Let me see
Mark Brooks had a Kindle idea which got me thinking:
- Let me see the percentage of people who have bought a book and actually finished reading it. (The Kindle knows, right?) Even better, let me see Kindle books that are finished by people who finish books that I finish!
- Let me see a map of my town with the location of pedestrian accidents highlighted by color.
- Give me a listing of all the houses in my city sorted by (value of house/taxes paid). That would go a long way to bringing equity to the assessment system.
- Sort restaurants on Open Table by the percentage of reservations booked by returning diners.
- Sort Facebook invitations in order of how many times someone has been unfriended.
- Sort credit card offers based on data from Mint or Wesabe… show me the credit cards with the fewest bankruptcies/financial troubles among recipients first.
- Sort corporate email by how many people in my company have indicated that a sender is important.
- Let me see stocks ranked in order of recent purchases by successful investors.
- Let me review bids from builders ranked in order of complaints filed or the length of time between first application for a building permit and finished building.
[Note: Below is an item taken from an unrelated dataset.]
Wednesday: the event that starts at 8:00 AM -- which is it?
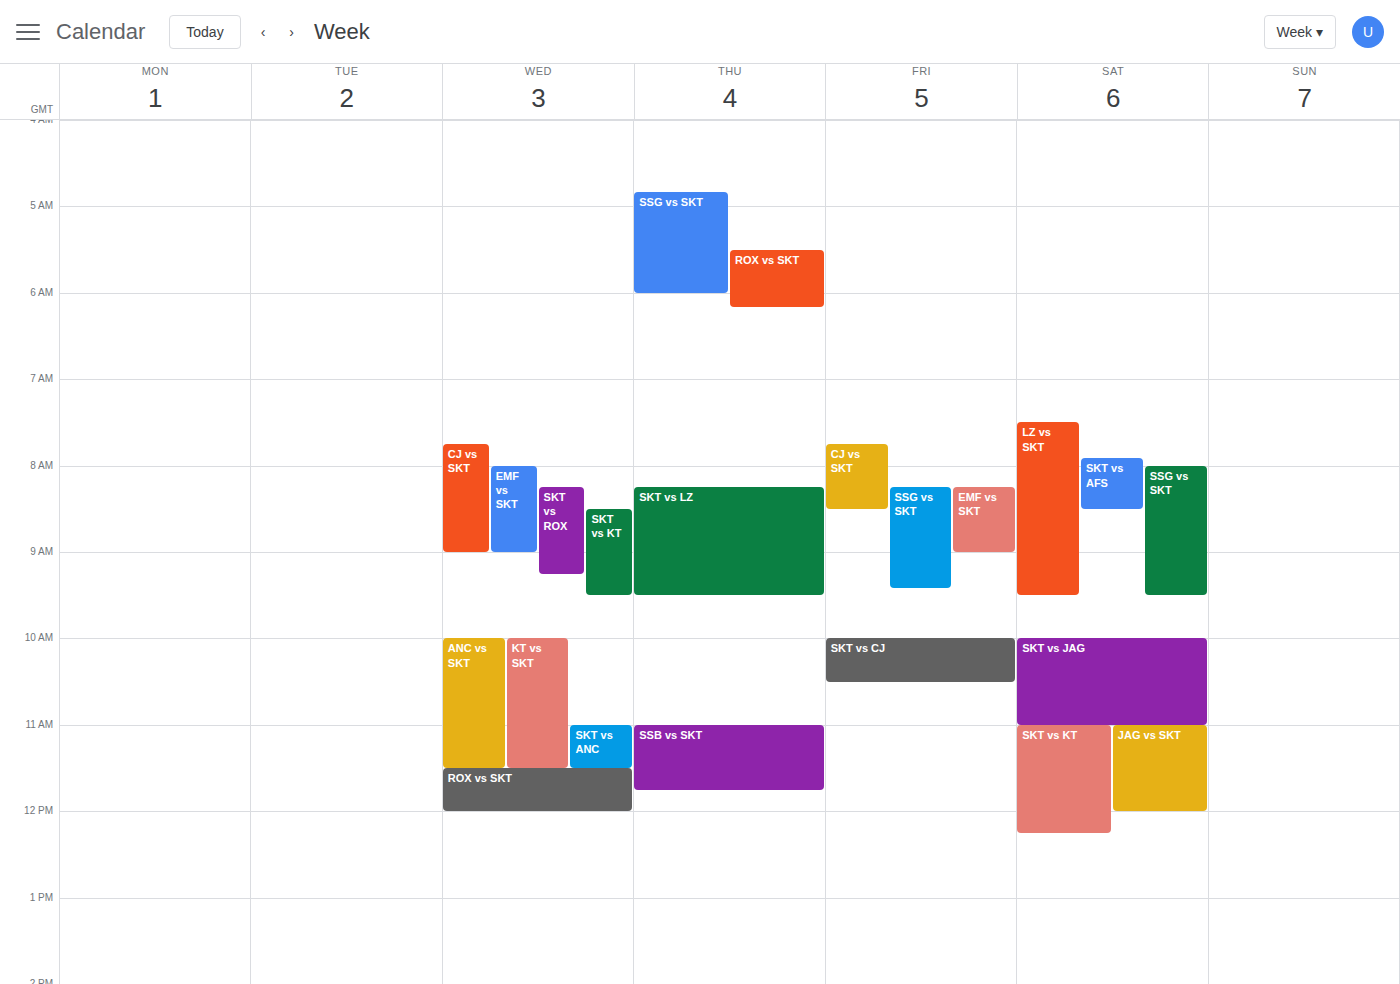
"EMF vs SKT"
- Let me see potential online dates sorted by how frequently (or infrequently) the person goes on first dates.
- Sort car models by crash and repair data.
- Let me see my salesforce ranked by closing rate or cold call rate or customer satisfaction.
- Let me see my inbound call data by hour, sorted by number of rings before answer, or by percentage of calls unanswered.
- Let me sort my customer service requests by customer value. (Including loyalty, purchases and referrals).
- Let me choose a doctor by malpractice suit rate.
- When I watch TV online, recognize the pundit and flash historical accuracy rates on the screen while she talks.
- Blank out comments on posts that agree with my point of view.
- Highlight the floor of the trade show and let me see which paths are walked the most. Or give me glasses that let me follow in the footsteps of people I admire. Or let me walk on paths no one else is walking on.
I guess I’m talking about passive contributions of public behavior information to traditionally-sorted data.